The silica layer has a relative dielectric constant smaller than that of the silicon oxide film.
A semiconductor device characterized by being made of a hydrogenated silicon oxide is a means for solving the above problem.

[Procedure amendment 3]

[Document name to be amended] Statement

[Correction target item name] 0008

[Correction method] Change

[Correction contents]

According to a second aspect of the present invention, a semiconductor substrate having a metal wiring patterned by using a silicon oxide film as a mask and having a groove between the metal wirings is moved from the silicon oxide film side to the position of the silicon oxide film.
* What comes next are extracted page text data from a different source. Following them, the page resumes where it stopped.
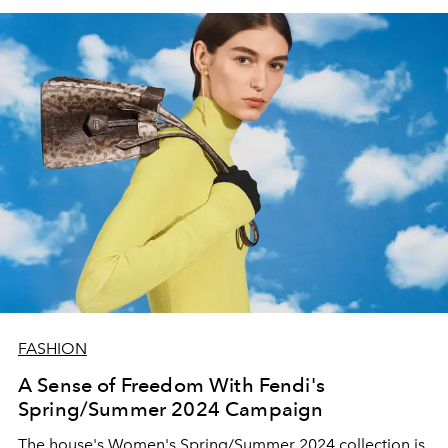
FASHION
A Sense of Freedom With Fendi's
Spring/Summer 2024 Campaign
The house's Women's Spring/Summer 2024 collection is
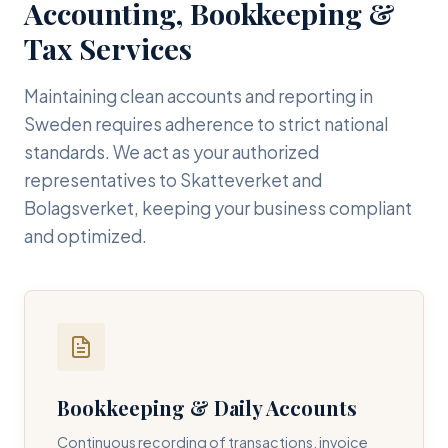
Accounting, Bookkeeping &
Tax Services
Maintaining clean accounts and reporting in
Sweden requires adherence to strict national
standards. We act as your authorized
representatives to Skatteverket and
Bolagsverket, keeping your business compliant
and optimized.
Bookkeeping & Daily Accounts
Continuous recording of transactions, invoice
A method for manufacturing a semiconductor device, characterized in that the method is immersed in a silica solution contained in a liquid storage dish, is provided as a means for solving the above problem. According to a third aspect of the present invention, after the semiconductor substrate is immersed in a silica solution, the semiconductor substrate is baked at 200 ° C. to 400 ° C. while the semiconductor substrate is vertically lifted from the silica solution, and the opening of the groove is formed. A method for manufacturing a semiconductor device according to claim 2 , wherein the silica solution held in the portion is cured.

Claims (4)

[Claims] 1. A semiconductor device, wherein a cavity having upper and lower ends corresponding to the thickness of metal wiring is formed on a semiconductor substrate, and a silica layer is formed on the cavity. 2. The semiconductor device according to claim 1, wherein said silica layer is made of hydrogenated silicon oxide having a relative dielectric constant smaller than that of a silicon oxide film. 3. A semiconductor substrate having metal wirings patterned with a silicon oxide film as a mask and having a groove between the metal wirings is placed in a liquid storage dish from the silicon oxide film side to the position of the silicon oxide film. A method for manufacturing a semiconductor device, characterized by immersing the semiconductor device in a silica solution. 4. After the semiconductor substrate is immersed in a silica solution, the semiconductor substrate is baked at 200 ° C. to 400 ° C. in a state of being vertically lifted from the silica solution and held in the opening of the groove. 4. The method for manufacturing a semiconductor device according to claim 3, wherein the prepared silica solution is cured.